Reinhard W; Trenkwalder T;Haller B; Meindl C;Schoenfeld J; Kaess BM; Hengstenberg C; Schunkert H; Pressler A; Halle M; Scherr J;

Annals of noninvasive electrocardiology : the official journal of the International Society for Holter and Noninvasive Electrocardiology, Inc [Ann Noninvasive Electrocardiol] 2019 Mar; Vol. 24 (2), pp. e12617. Date of Electronic Publication: 2018 Nov 14.

Background: The electrocardiographic early repolarization (ER) pattern is associated with idiopathic ventricular fibrillation and increased long-term cardiovascular mortality. Whether structural cardiac aberrations influence the phenotype is unclear.

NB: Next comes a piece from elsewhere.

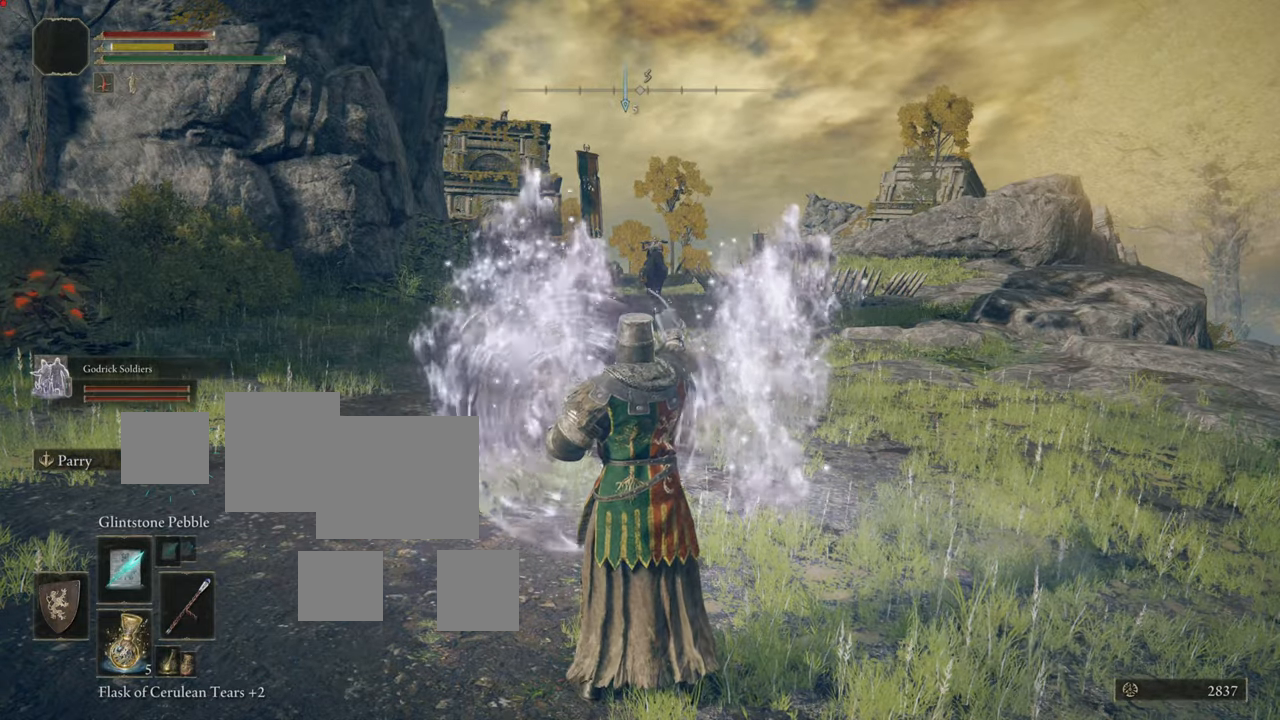
{"buttons": [], "left_stick": "up", "right_stick": "center", "events": []}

Since ER is particularly common in athletes, we evaluated its prevalence and investigated predisposing echocardiographic characteristics and cardiopulmonary exercise capacity in a cohort of elite athletes.
Methods: A total of 623 elite athletes (age 21 ± 5 years) were examined during annual preparticipation screening from 2006 until 2012 including electrocardiography, echocardiography, and exercise testing. ECGs were analyzed with focus on ER. All athletes participated in a clinical follow-up.

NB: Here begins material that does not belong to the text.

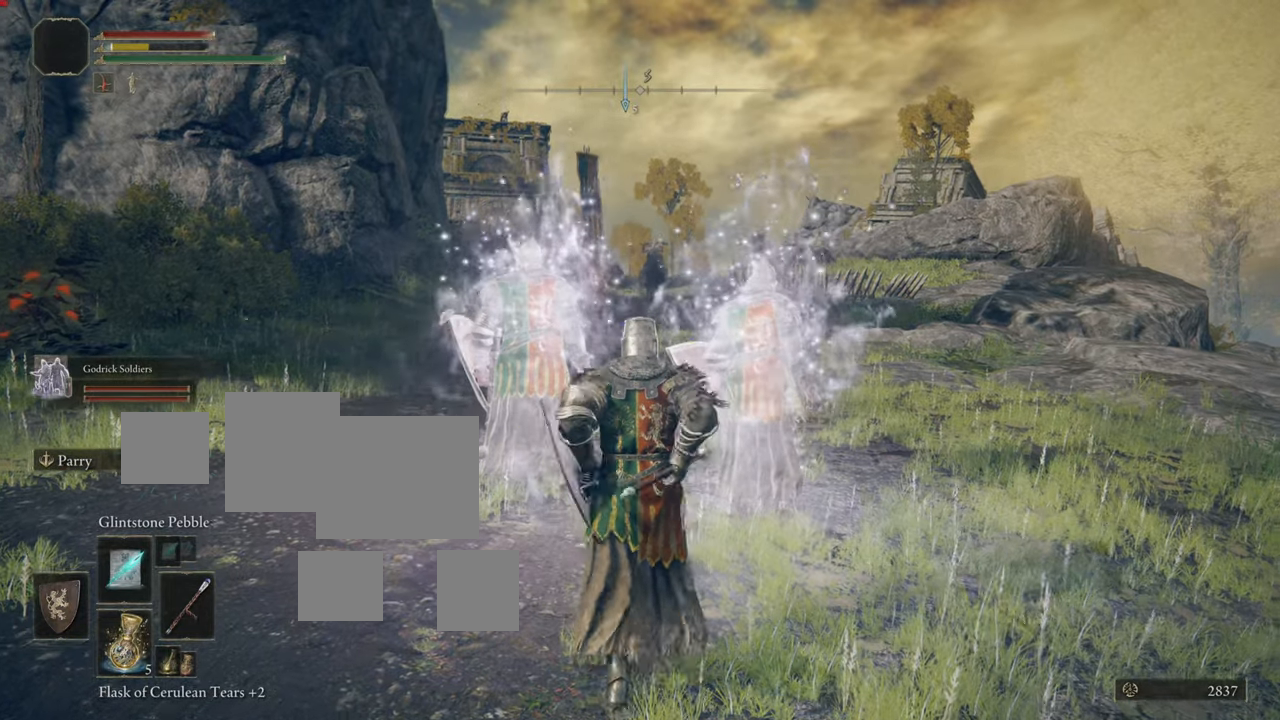
{"buttons": [], "left_stick": "center", "right_stick": "center", "events": []}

Results: The prevalence of ER was 17% (108/623). ER-positive athletes were predominantly male (71%, 77/108), showed a lower heart rate (57.1 ± 9.3 bpm versus 60.0 ± 11.2 bpm; p = 0.015) and a higher lean body mass compared to ER-negative participants (88.1% ± 5.6% versus 86.5% ± 6.3%; p = 0.015). Echocardiographic measurements and cardiopulmonary exercise capacity in male and female athletes with and without ER largely showed similar results. Only the notching ER subtype (n = 15) was associated with an increased left atrial diameter (OR 7.01, 95%CI 1.65-29.83; p = 0.008), a higher left ventricular mass (OR 1.02, 95%CI 1.00-1.03; p = 0.038) and larger relative heart volume (OR 1.01, 95%CI 1.00-1.01; p = 0.01). During a follow-up of 7.4 ± 1.5 years, no severe cardiovascular event occurred in the study sample.
Conclusions: In elite athletes presence of ER is not associated with distinct alterations in echocardiography and cardiopulmonary exercise. Athletes presenting with ER are rather male, lean with a low heart rate.